Details of talk
|Title||Automated Classification of Post-Stroke Aphasia by Severity|
|Presenter||Tea Kristiane Espeland Uggen (University of Technology, Sydney)|
|Author(s)||Tea Kristiane Espeland Uggen, Tapan Rai and Erin Godecke|
Aphasia is a post-stroke communication impairment identified in approximately one third of stroke survivors. Assessing the level of severity for patients with aphasia is necessary in order to determine the optimal rehabilitation pathway for each patient. This paper aims to predict aphasia severity through natural language processing and machine learning techniques. Predictive analysis was conducted in this paper based on 51 patient transcripts from English-speaking stroke survivors with aphasia. Numerical linguistic measures based on sentence structure, syntax and characteristics of normal speech were derived from these transcripts to perform predictive modelling using Support Vector Machines (SVM). Two different SVM models were conducted to predict aphasia severity. The results of model 1 show that these linguistic measures are able to predict aphasia severity (mild, moderate, severe) at approximately a 72.6\% accuracy.
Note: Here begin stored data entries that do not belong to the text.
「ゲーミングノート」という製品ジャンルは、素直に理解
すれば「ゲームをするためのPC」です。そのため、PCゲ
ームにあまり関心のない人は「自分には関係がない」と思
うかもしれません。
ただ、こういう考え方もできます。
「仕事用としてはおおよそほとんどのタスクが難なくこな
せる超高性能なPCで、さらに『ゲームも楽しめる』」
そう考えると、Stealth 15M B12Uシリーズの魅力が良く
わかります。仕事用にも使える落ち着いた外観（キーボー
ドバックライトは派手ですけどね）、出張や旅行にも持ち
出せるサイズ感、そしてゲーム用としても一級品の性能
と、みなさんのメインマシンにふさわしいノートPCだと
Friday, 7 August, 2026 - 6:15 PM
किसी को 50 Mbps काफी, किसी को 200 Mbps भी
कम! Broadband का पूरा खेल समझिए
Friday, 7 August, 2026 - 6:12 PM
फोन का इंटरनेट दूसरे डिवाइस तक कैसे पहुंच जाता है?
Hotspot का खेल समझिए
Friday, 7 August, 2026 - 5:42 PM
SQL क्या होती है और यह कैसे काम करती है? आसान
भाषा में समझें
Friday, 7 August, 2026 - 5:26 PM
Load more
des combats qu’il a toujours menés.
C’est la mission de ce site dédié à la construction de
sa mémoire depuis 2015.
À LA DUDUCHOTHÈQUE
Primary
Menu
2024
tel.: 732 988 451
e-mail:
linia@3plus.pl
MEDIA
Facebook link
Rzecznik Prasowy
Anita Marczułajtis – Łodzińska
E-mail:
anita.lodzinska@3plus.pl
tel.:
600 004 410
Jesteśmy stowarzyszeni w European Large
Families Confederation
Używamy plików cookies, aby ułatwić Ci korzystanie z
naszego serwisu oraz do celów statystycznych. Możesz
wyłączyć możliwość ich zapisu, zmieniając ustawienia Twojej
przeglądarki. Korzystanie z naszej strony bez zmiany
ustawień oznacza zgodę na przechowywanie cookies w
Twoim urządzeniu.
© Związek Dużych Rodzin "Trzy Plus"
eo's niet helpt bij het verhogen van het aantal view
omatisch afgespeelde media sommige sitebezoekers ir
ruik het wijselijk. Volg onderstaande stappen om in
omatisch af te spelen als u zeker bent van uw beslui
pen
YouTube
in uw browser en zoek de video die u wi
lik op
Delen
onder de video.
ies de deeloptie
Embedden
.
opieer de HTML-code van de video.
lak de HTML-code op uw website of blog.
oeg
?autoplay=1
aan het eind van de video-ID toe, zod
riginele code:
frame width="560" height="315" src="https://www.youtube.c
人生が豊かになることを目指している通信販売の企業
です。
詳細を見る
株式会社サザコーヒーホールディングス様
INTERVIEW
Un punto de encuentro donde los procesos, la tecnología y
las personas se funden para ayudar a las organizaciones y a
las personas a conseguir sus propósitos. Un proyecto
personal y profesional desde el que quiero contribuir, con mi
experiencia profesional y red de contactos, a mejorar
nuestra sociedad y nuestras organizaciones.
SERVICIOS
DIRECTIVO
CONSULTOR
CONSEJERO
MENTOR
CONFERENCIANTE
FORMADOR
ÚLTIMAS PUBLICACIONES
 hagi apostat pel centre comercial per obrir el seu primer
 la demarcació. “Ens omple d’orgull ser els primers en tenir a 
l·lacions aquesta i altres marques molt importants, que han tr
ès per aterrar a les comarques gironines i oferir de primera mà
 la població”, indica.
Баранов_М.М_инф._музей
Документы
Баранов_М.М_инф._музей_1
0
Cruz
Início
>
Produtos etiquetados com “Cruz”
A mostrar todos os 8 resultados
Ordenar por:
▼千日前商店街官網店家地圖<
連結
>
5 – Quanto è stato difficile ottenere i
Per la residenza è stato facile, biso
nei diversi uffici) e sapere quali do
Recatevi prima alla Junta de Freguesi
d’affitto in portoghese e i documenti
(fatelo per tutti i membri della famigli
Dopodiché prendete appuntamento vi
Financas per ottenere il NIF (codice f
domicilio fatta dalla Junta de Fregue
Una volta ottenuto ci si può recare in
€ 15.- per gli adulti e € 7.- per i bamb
In model 2, the relevance of patientsí speech to the task was incorporated to account for patients who deviate from the topic of the task. This addition further improved the accuracy by 2.6\% from model 1 to an accuracy of approximately 74.5\%. Further research involves determining which measures of speech are most relevant in predicting aphasia severity as well as obtaining other appropriate measures to be included in the predictive analysis to increase the accuracy of the models.